High resolution absorption spectroscopy of the ν1=2-6 acetylenic overtone bands of propyne:: Spectroscopy and dynamics

The rotationally resolved n nu(1) (n=2-6) overtone transitions of the CH acetylenic stretching of propyne (CH3-C equivalent to C-H) have been recorded by using Fourier transform spectroscopy (n=2), various intracavity laser absorption spectrometers (n=3, 4, and 6) and cavity ring down spectroscopy (CRDS) (n=5). The 2 nu(1), 3 nu(1), and 6 nu(1) bands exhibit a well-resolved and mostly unperturbed J-rotational structure, whose analysis is reported. The 5 nu(1) band recorded by pulsed CRDS shows an unresolved rotational envelope. In the region of 12 700 cm(-1), an anharmonic interaction is confirmed between 4 nu(1) and 3 nu(1)+nu(3)+nu(5). The band at a higher wave number in this dyad exhibits a partly resolved K-structure, whose analysis is reported. The mixing coefficient of the two interacting states is determined consistently using different procedures. The 1/35 anharmonic resonance evidenced in the 4 nu(1) manifold induces weaker intensity borrowing from the 2 nu(1) and 3 nu(1) levels to the nu(1)+nu(3)+nu(5) and 2 nu(1)+nu(3)+nu(5) level, respectively, which have been predicted and identified. Several hot bands around the 2 nu(1), 3 nu(1), and 3 nu(1)+nu(3)+nu(5) bands arising from the nu(9)=1 and nu(10)=1 and 2 bending levels are identified and rotationally analyzed, also leading to determine x(1,9) [-20.3(3) cm(-1)], x(1,10) [-1.7975(75) cm(-1)], and x(3,10) [-6.56 cm(-1)]. The J-clumps of the P and R branches in the 6 nu(1) band at 18 499 cm(-1) show a Lorentzian homogeneous profile mostly J-independent with an average full width at half maximum (FWHM) of 0.17 cm(-1), attributed to arising from the intramolecular vibrational energy redistribution towards the bath of vibrational states.
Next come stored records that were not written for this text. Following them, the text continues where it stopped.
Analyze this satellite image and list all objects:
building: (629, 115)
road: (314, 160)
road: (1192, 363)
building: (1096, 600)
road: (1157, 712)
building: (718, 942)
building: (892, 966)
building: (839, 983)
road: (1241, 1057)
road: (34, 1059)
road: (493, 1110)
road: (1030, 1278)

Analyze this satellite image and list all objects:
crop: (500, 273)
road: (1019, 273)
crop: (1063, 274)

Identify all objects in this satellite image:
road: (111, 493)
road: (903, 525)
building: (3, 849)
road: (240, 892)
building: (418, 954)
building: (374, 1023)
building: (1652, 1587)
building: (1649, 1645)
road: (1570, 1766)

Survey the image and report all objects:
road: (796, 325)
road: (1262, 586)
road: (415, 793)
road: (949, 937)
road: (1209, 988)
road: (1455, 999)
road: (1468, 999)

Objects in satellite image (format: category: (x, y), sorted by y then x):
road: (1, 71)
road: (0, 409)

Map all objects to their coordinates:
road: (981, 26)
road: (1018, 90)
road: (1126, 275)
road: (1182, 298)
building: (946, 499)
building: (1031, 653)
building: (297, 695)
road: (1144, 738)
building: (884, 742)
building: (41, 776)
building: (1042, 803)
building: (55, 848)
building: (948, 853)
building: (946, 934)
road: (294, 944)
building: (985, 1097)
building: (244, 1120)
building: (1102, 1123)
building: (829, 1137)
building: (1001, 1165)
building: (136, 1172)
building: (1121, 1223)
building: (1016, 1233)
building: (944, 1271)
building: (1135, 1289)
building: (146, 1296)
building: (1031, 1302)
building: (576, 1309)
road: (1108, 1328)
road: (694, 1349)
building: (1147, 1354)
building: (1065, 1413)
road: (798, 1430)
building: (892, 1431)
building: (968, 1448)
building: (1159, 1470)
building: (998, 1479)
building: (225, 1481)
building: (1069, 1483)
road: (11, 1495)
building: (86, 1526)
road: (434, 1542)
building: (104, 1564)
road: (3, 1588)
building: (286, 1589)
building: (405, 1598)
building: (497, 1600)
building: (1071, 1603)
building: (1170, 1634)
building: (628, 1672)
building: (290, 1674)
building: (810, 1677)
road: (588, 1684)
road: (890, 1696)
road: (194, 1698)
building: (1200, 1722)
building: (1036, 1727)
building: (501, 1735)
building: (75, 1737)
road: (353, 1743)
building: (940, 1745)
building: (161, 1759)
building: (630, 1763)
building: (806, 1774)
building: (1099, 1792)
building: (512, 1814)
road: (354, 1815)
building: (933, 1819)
A detailed comparative examination of the fine structure in all investigated n nu(1) (n=2 to 7) overtone bands and the similar behavior of the cold and hot bands arising from nu(10)=1 definitively suggests that a highly specific low-order anharmonic coupling, still unidentified, dominates the hierarchy of interaction mechanisms connecting the n nu(1) levels to the background states. (C) 1999 American Institute of Physics. [S0021-9606(99)01334-3].